Mieux vaut déclencher la naissance des gros bébés

Déclencher les accouchements des gros bébés limite les risques de complications pour la mère et l’enfant, révèle une étude médicale

Déclencher les accouchements avant que les bébés ne grossissent trop: c’est l’idée derrière une étude médicale publiée dans la revue The Lancet. Au-delà d’un certain poids, les bébés qui viennent au monde augmentent les risques pour leur mère et pour eux-mêmes.
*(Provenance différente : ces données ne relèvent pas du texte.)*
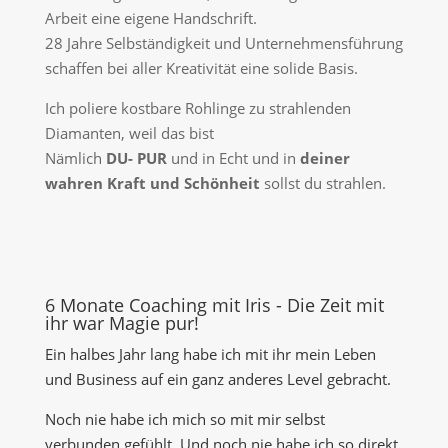
Arbeit eine eigene Handschrift.
28 Jahre Selbständigkeit und Unternehmensführung
schaffen bei aller Kreativität eine solide Basis.
Ich poliere kostbare Rohlinge zu strahlenden
Diamanten, weil das bist
Nämlich
DU- PUR
und in Echt und in
deiner
wahren Kraft und Schönheit
sollst du strahlen.
6 Monate Coaching mit Iris - Die Zeit mit
ihr war Magie pur!
Ein halbes Jahr lang habe ich mit ihr mein Leben
und Business auf ein ganz anderes Level gebracht.
Noch nie habe ich mich so mit mir selbst
verbunden gefühlt. Und noch nie habe ich so direkt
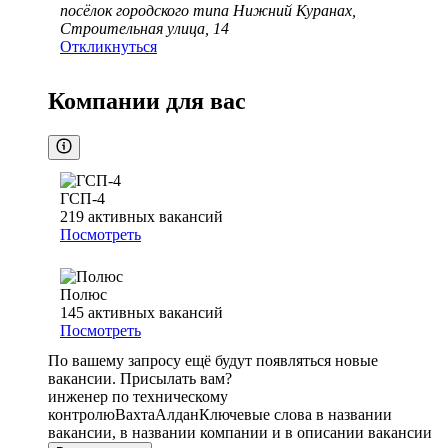
посёлок городского типа Нижний Куранах,
Строительная улица, 14
Откликнуться
Компании для вас
ГСП-4
219
активных вакансий
Посмотреть
Полюс
145
активных вакансий
Посмотреть
По вашему запросу ещё будут появляться новые
вакансии. Присылать вам?
инженер по техническому
контролю
Вахта
Алдан
Ключевые слова в названии
вакансии, в названии компании и в описании вакансии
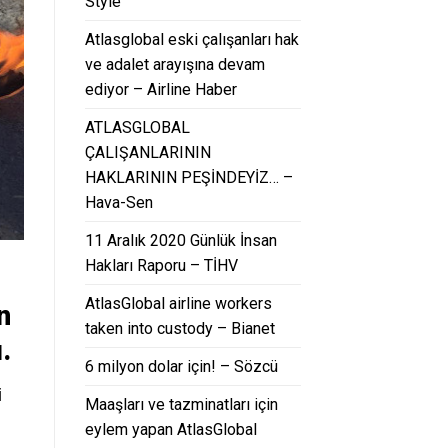
Style
Atlasglobal eski çalışanları hak
ve adalet arayışına devam
ediyor – Airline Haber
ATLASGLOBAL
ÇALIŞANLARININ
HAKLARININ PEŞİNDEYİZ… –
Hava-Sen
11 Aralık 2020 Günlük İnsan
Hakları Raporu – TİHV
AtlasGlobal airline workers
n
taken into custody – Bianet
.
6 milyon dolar için! – Sözcü
i
Maaşları ve tazminatları için
eylem yapan AtlasGlobal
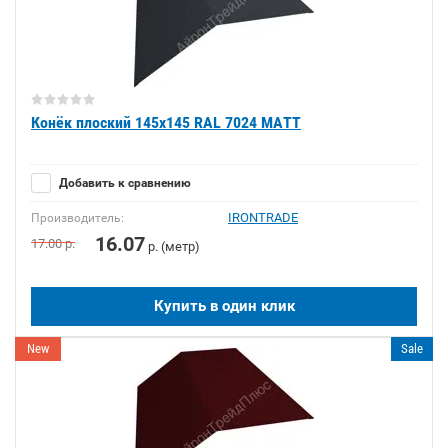
Конёк плоский 145х145 RAL 7024 MATT
Добавить к сравнению
IRONTRADE
Производитель:
16.07
17.00
р.
р. (метр)
Купить в один клик
New
Sale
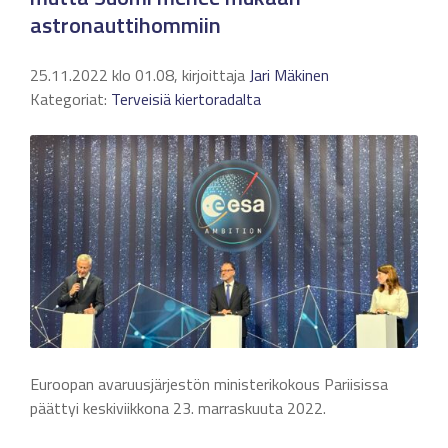
astronauttihommiin
25.11.2022 klo 01.08, kirjoittaja
Jari Mäkinen
Kategoriat:
Terveisiä kiertoradalta
Euroopan avaruusjärjestön ministerikokous Pariisissa
päättyi keskiviikkona 23. marraskuuta 2022.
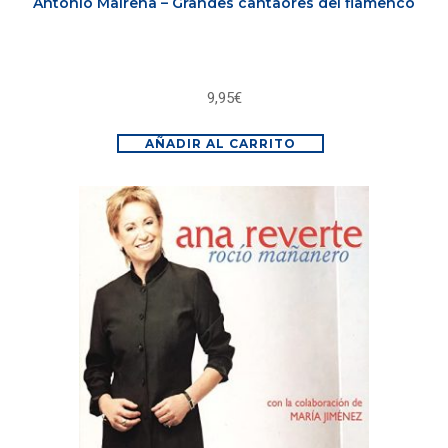
Antonio Mairena – Grandes cantaores del flamenco
9,95
€
AÑADIR AL CARRITO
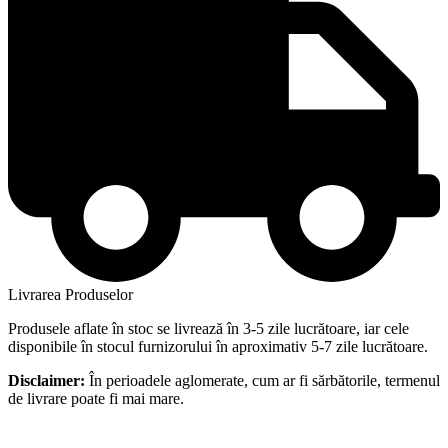
Livrarea Produselor
Produsele aflate în stoc se livrează în 3-5 zile lucrătoare, iar cele
disponibile în stocul furnizorului în aproximativ 5-7 zile lucrătoare.
Disclaimer:
În perioadele aglomerate, cum ar fi sărbătorile, termenul
de livrare poate fi mai mare.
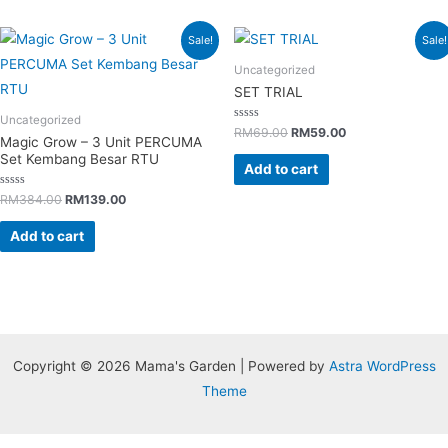
Sale!
Sale!
Uncategorized
SET TRIAL
Uncategorized
Rated
RM
69.00
RM
59.00
Magic Grow – 3 Unit PERCUMA
0
out
Set Kembang Besar RTU
of
Add to cart
5
Rated
RM
384.00
RM
139.00
0
out
of
Add to cart
5
Copyright © 2026 Mama's Garden | Powered by
Astra WordPress
Theme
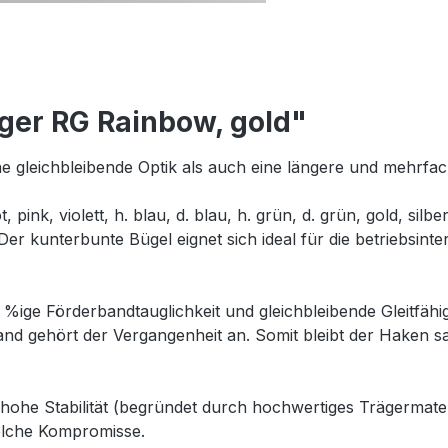
ger RG Rainbow, gold"
 gleichbleibende Optik als auch eine längere und mehrfac
pink, violett, h. blau, d. blau, h. grün, d. grün, gold, si
r kunterbunte Bügel eignet sich ideal für die betriebsin
 %ige Förderbandtauglichkeit und gleichbleibende Gleitfähi
nd gehört der Vergangenheit an. Somit bleibt der Haken 
ohe Stabilität (begründet durch hochwertiges Trägermateri
elche Kompromisse.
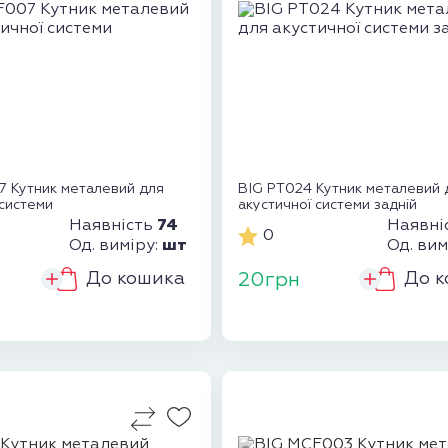
 Кутник металевий для
BIG PT024 Кутник металевий 
 системи
акустичної системи задній
74
Наявність
Наявні
0
шт
Од. виміру:
Од. вим
До кошика
До к
20грн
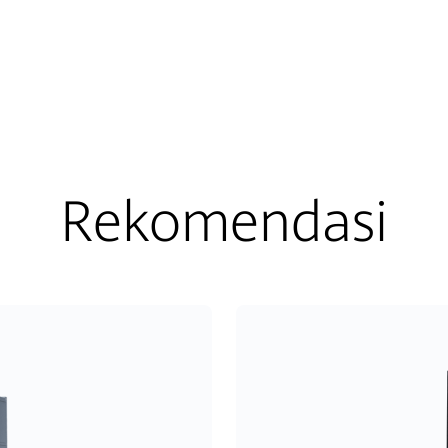
Rekomendasi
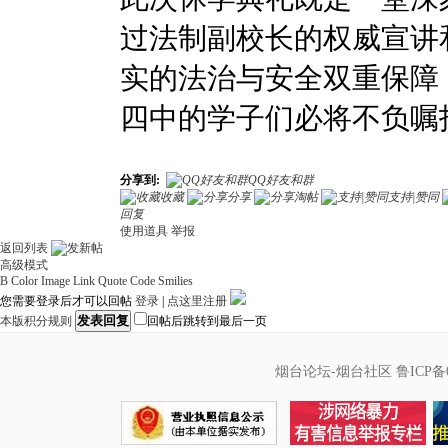
过法制副校长的权威宣讲
实的法治与安全双重保障
四中的学子们必将不负嘱
分享到:
QQ好友和群
收藏
分享
淘帖
支持|赞同
回复
使用道具
举报
返回列表
高级模式
B
Color
Image
Link
Quote
Code
Smilies
您需要登录后才可以回帖
登录
|
点这里注册
发表回复
本版积分规则
回帖后跳转到最后一页
烟台论坛-烟台社区
鲁ICP备0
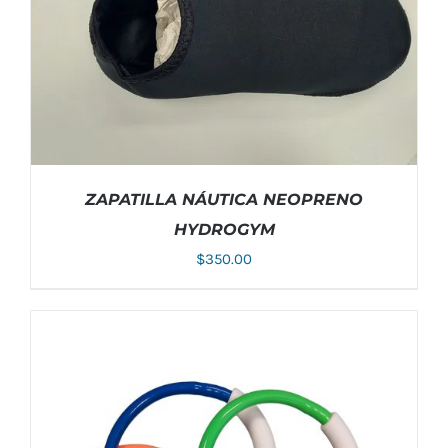
ZAPATILLA NÁUTICA NEOPRENO
HYDROGYM
$
350.00
ESTE
SELECCIONAR OPCIONES
/
DETALLES
PRODUCTO
TIENE
MÚLTIPLES
VARIANTES.
LAS
OPCIONES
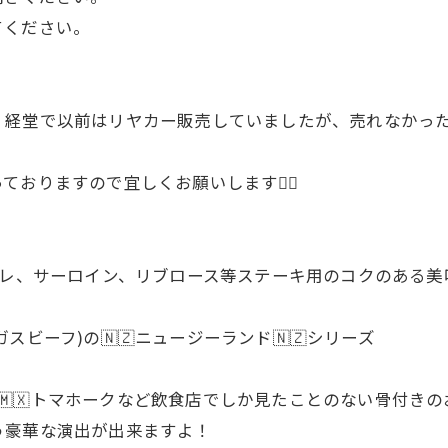
てください。
経堂で以前はリヤカー販売していましたが、売れなかった
おりますので宜しくお願いします🙇‍♂
 ヒレ、サーロイン、リブロース等ステーキ用のコクのある美
ビーフ)の🇳🇿ニュージーランド🇳🇿シリーズ
キシコ産🇲🇽トマホークなど飲食店でしか見たことのない骨付
う豪華な演出が出来ますよ！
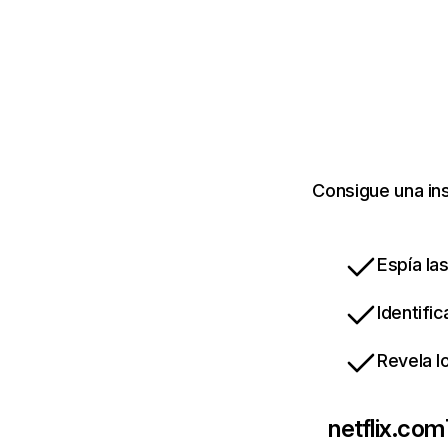
Consigue una ins
Espía la
Identifi
Revela l
netflix.com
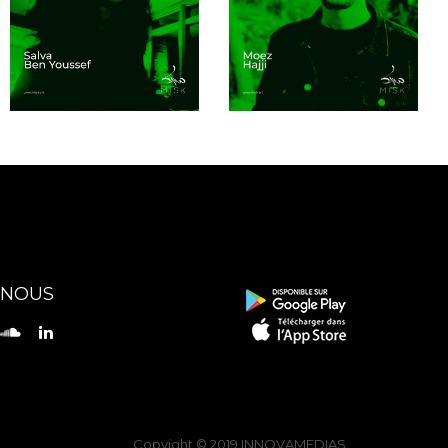
 NOUS
Copyight © 2019
INNOVAMEDIAS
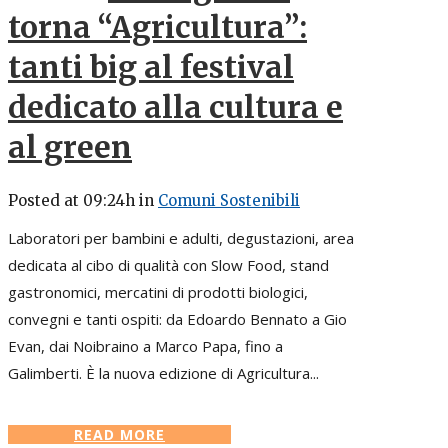
torna “Agricultura”:
tanti big al festival
dedicato alla cultura e
al green
Posted at 09:24h
in
Comuni Sostenibili
Laboratori per bambini e adulti, degustazioni, area
dedicata al cibo di qualità con Slow Food, stand
gastronomici, mercatini di prodotti biologici,
convegni e tanti ospiti: da Edoardo Bennato a Gio
Evan, dai Noibraino a Marco Papa, fino a
Galimberti. È la nuova edizione di Agricultura...
READ MORE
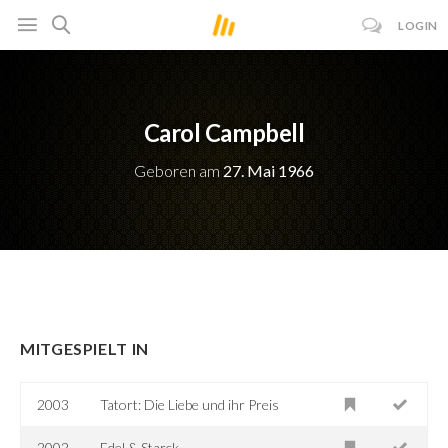
LOGIN
Carol Campbell
Geboren am
27. Mai 1966
MITGESPIELT IN
2003
Tatort: Die Liebe und ihr Preis
2002
Edel & Starck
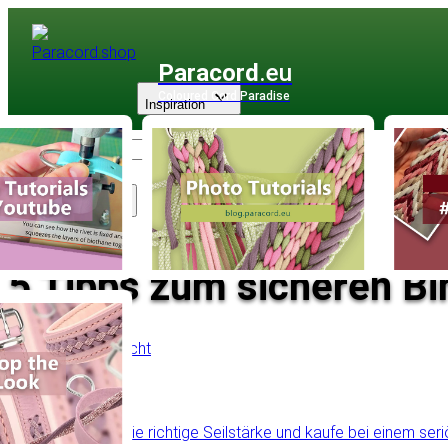
Paracord
.eu
Coloured Cord Paradise
Inspiration
Sortiment
5 Tipps zum sicheren Bi
Zurück zur Übersicht
Inhaltsverzeichnis
Verwende die richtige Seilstärke und kaufe bei einem ser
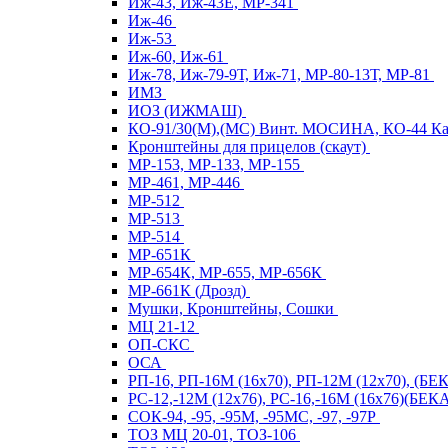
Иж-43, Иж-43Е, МР-341
Иж-46
Иж-53
Иж-60, Иж-61
Иж-78, Иж-79-9Т, Иж-71, МР-80-13Т, МР-81
ИМЗ
ИОЗ (ИЖМАШ)
КО-91/30(М),(МС) Винт. МОСИНА, КО-44 
Кронштейны для прицелов (скаут)
МР-153, МР-133, МР-155
МР-461, МР-446
МР-512
МР-513
МР-514
МР-651К
МР-654К, МР-655, МР-656К
МР-661К (Дрозд)
Мушки, Кронштейны, Сошки
МЦ 21-12
ОП-СКС
ОСА
РП-16, РП-16М (16х70), РП-12М (12х70), (Б
РС-12,-12М (12х76), РС-16,-16М (16х76)(Б
СОК-94, -95, -95М, -95МС, -97, -97Р
ТОЗ МЦ 20-01, ТОЗ-106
Exemple, la difficulté à passer les épaules, que les médecins nomment la dystocie, peut entraîner des fractures de la clavicule. Pour la mère, mettre au monde un bébé costaud implique souvent le recours à la césarienne (et ses risques inhérents, hémorragies et infections en tête), et provoque plus fréquemment des lésions du périnée. Face à ce constat, une équipe d’obstétriciens menée par le professeur Michel Boulvain, des Hôpitaux universitaires de Genève (HUG) a voulu évaluer si le déclenchement des accouchements pouvait limiter ces risques.

Moins de complications

Réalisés en Suisse, en France et en Belgique, les travaux ont porté sur 825 femmes en fin de grossesse dont le fœtus présentait un poids supérieur à la moyenne. La moitié d’entre elles ont accouché naturellement, tandis que les autres femmes ont accouché après déclenchement entre la 37e et la 38e semaine. Résultat, les bébés venus au monde après déclenchement pesaient 3,8 kg en moyenne, contre 4,1 kg pour les autres.

Sans surprise, le déclenchement entre les 37e et 38e semaines a réduit les risques de fracture de la clavicule, sans toutefois augmenter le risque de césarienne ou la probabilité d’intervention médicale lors de l’accouchement. Les complications néonatales ont été jugées équivalentes entre les deux groupes, à l’exception des bénignes jaunisses du nourrisson, plus fréquentes chez les bébés «déclenchés». Une approche simple qui pourrait facilement être mise en application.